Digitalisierung

Schluss mit Bücher schleppen: Ab der 7. Klasse findet in der IGS Sassenburg digitaler Unterricht statt und die Meinungen darüber gehen auseinander

Luisa Gottschalk Veröffentlicht am 11.05.2023
Schluss mit Bücher schleppen: Ab der 7. Klasse findet in der IGS Sassenburg digitaler Unterricht statt und die Meinungen darüber gehen auseinander

KURT-Praktikantin Luisa Gottschalk hält im Unterricht an der IGS Sassenburg ein Referat über „High-School“-Filme. Der Bildschirm ihres iPads ist mit dem Smartboard der Klasse synchronisiert.

Foto: Michael Uhmeyer

Wie steht’s um die Digitalisierung in und um Gifhorn? Seit Corona und Homeschooling sind Tablets und digitale Lerninhalte im Aufschwung. So auch an der IGS Sassenburg, wo ich – Luisa Gottschalk – zur Schule gehe. Ich bin in der 8. Klasse, absolviere mein Praktikum in der KURT-Redaktion und habe mich an meiner Schule umgehört. Und so viel kann ich verraten: Nicht alle sind einer Meinung.

So fing alles an: Am Ende der 6. Klasse gab es einen Elternabend in Form einer Videokonferenz. Dann bekamen wir eine E-Mail von unserer Schulleiterin Leona Kötke zugeschickt. In dieser E-Mail war ein Link, über den wir unsere iPads in einem Set bestellen konnten. Dieses Set bestand aus dem iPad und einer Hülle. Auf der Website konnte man dann zwischen drei Farben wählen. Ich entschied mich für ein schlichtes Silber und Schwarz. Außerdem brauchten wir einen Apple Pencil, dazu konnte man ein Versicherungspaket buchen.
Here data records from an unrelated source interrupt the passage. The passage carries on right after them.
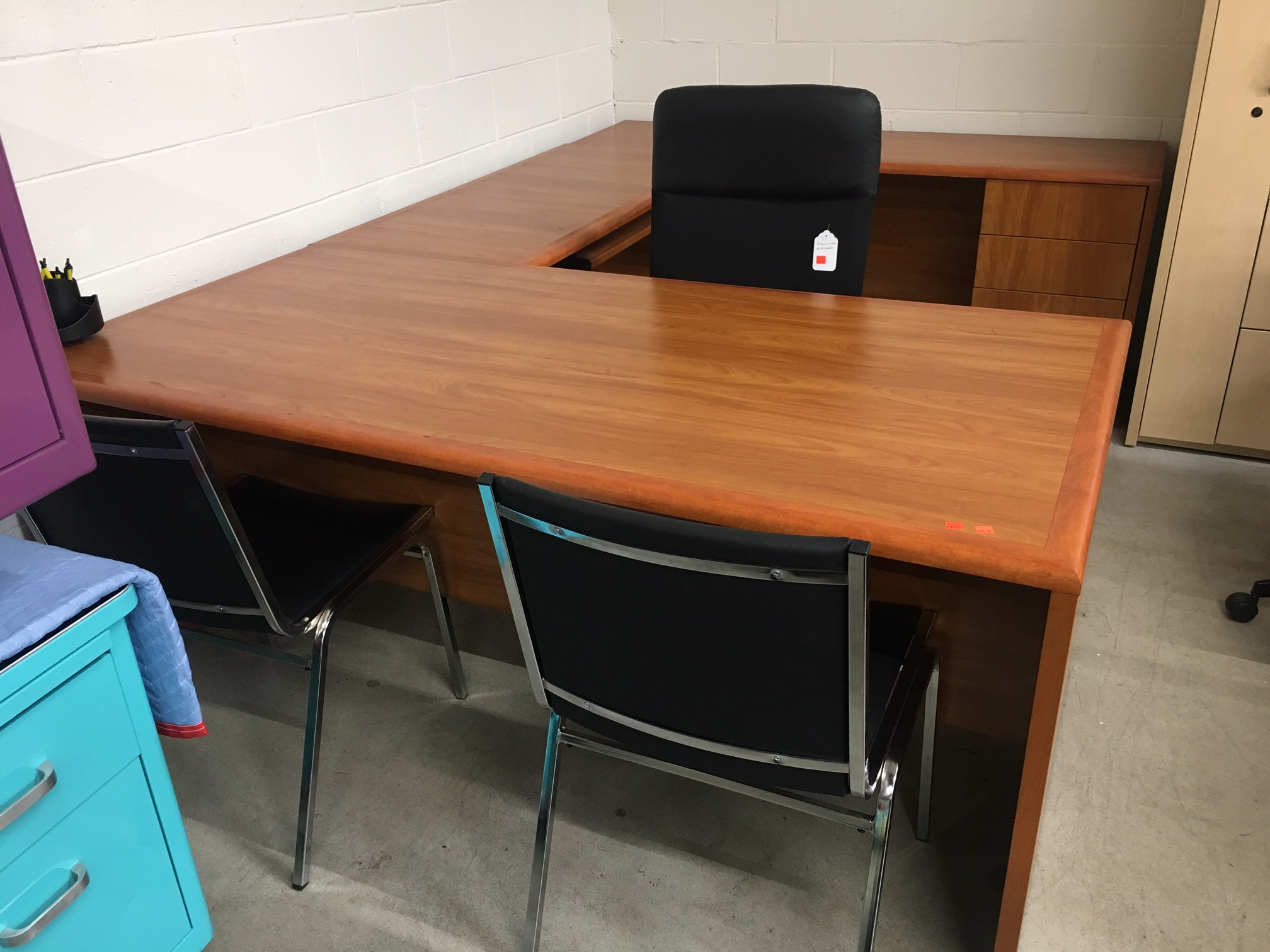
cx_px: 635
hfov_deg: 61.7
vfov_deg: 48.2
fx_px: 1064
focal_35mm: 29
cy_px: 476
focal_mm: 4.15
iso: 125
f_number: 2.2
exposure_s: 1/33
Und das nötige Office-Paket wurde uns kostenfrei zur Verfügung gestellt.

Zuvor hatten die Schüler ihre eigenen Geräte mitgebracht. Neu war jetzt, nicht mehr eine Vielzahl von verschiedenen Modellen im Unterricht unter einen Hut bekommen zu müssen. „Das hat sich im Unterrichtsalltag als sehr schwierig erwiesen, weil viele Geräte sehr störanfällig, von verschiedenen Herstellern, unterschiedlich vom Batteriezustand und unterschiedlich modern waren,“ erklärt mir meine Schulleiterin Frau Kötke im Interview. Deshalb habe sich die Lehrerschaft für den verbindlichen Einsatz von iPads entschieden.

Inzwischen habe sich nach Aussage von Leona Kötke die verbindliche Einführung der iPads gelohnt: „Die Nutzung ist täglich in allen Klassen gegeben, die mit iPads arbeiten, und tatsächlich hat sich die Es-funktioniert-schon-wieder-nicht-Zeit bei den Geräten praktisch auf Null reduziert. Wir sind sehr zufrieden, weil die wichtige Lernzeit viel intensiver genutzt werden kann und die digitalen Geräte das Lernen unterstützen.“

Es war von Vorteil, dass alle Apps die für die Schule benötigt werden, vorinstalliert waren. Dazu gehört beispielsweise „Classroom“. Über diese App können die Lehrer sehen, mit was sich die Schüler an ihren iPads beschäftigen. Wer nicht dem Unterricht folgt, sondern stattdessen „Doodle Jump“ oder „Candy Crush“ spielt, wird auf diese Weise manchmal ertappt und dann gerüffelt. Außerdem sind die iPads durch diese App mit der Schule vernetzt. Das bedeutet, dass die Schüler in der Schulzeit keine Apps aus ihrer Freizeit nutzen, öffnen oder neu installieren können. Allerdings ist es vielen Schülern schnell gelungen, diese Sperre mit einem einfachen Trick zu umgehen – doch wie bei einer guten Zaubershow sollte man nicht jeden Trick verraten.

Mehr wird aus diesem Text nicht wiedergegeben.